Section 13-5 Reflection and Refraction

  1. [45] When the rectangular metal tank in Fig. 33-46 is filled to the top with an unknown liquid, observer O, with eyes level with the top of the tank, can just see corner E. A ray that refracts toward O at the top surface of the liquid is shown. If D = 85.0 cm and L = 1.10 m, what is the index of refraction of the liquid?

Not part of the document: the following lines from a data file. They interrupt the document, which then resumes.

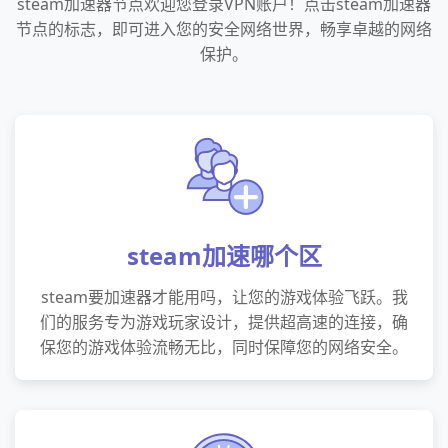
steam加速器节点欢迎您登录VPN账户！点击steam加速器
节点的标志，即可进入您的安全网络世界，畅享卓越的网络
保护。
steam加速哪个区
steam要加速器才能用吗，让您的游戏体验飞跃。我
们的服务专为游戏玩家设计，提供超高速的连接，确
保您的游戏体验流畅无比，同时保障您的网络安全。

  2. [50] In Fig. 33-50a, a beam of light in material 1 is incident on a boundary at an angle \(\theta_1=40^\circ\). Some of the light travels through material 2, and then some of it emerges into material 3. The two boundaries between the three materials are parallel. The final direction of the beam depends, in part, on the index of refraction n3 of the third material. Figure 33-50b gives the angle of refraction u3 in that material versus \(n_3\) for a range of possible \(n_3\) values. The vertical axis scale is set by \(\theta_{3a} = 30^\circ\) and \(\theta_{3b} = 50^\circ\). (a) What is the index of refraction of material 1, or is the index impossible to calculate without more information? (b) What is the index of refraction of material 2, or is the index impossible to calculate without more information? (c) If \(\theta_1\) is changed to \(70^\circ\) and the index of refraction of material 3 is 2.4, what is \(\theta_3\)?

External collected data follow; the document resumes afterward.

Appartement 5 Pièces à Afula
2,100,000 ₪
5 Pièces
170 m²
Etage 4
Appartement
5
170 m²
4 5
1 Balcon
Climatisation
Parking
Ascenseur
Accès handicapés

  3. [54] Dispersion in a window pane. In Fig. 33-54, a beam of white light is incident at angle \(\theta = 50^\circ\) on a common window pane (shown in cross section). For the pane’s type of glass, the index of refraction for visible light ranges from 1.524 at the blue end of the spectrum to 1.509 at the red end. The two sides of the pane are parallel. What is the angular spread of the colors in the beam (a) when the light enters the pane and (b) when it emerges from the opposite side? (Hint: When you look at an object through a window pane, are the colors in the light from the object dispersed as shown in, say, Fig. 33-20?)

Section 13-6 Total Internal Reflection

  1. [58] The index of refraction of benzene is 1.8. What is the critical angle for a light ray traveling in benzene toward a flat layer of air above the benzene?

  2. [62] A catfish is 2.00 m below the surface of a smooth lake.

  1. What is the diameter of the circle on the surface through which the fish can see the world outside the water? (b) If the fish descends, does the diameter of the circle increase, decrease, or remain the same?
  1. [66] In Fig. 33-62, a light ray in air is incident at angle u1 on a block of transparent plastic with an index of refraction of 1.56. The dimensions indicated are H = 2.00 cm and W = 3.00 cm. The light passes through the block to one of its sides and there undergoes reflection (inside the block) and possibly refraction (out into the air). This is the point of first reflection. The reflected light then passes through the block to another of its sides—a point of second reflection. If \(\theta_1 = 40^\circ\), on which side is the point of (a) first reflection and (b) second reflection? If there is refraction at the point of (c) first reflection and (d) second reflection, give the angle of refraction; if not, answer “none.” If \(\theta_1 = 70^\circ\), on which side is the point of (e) first reflection and (f) second reflection? If there is refraction at the point of (g) first reflection and (h) second reflection, give the angle of refraction; if not, answer “none.”

Section 13-7 Polarization by Reflection

  1. [68] (a) At what angle of incidence will the light reflected from water be completely polarized? (b) Does this angle depend on the wavelength of the light?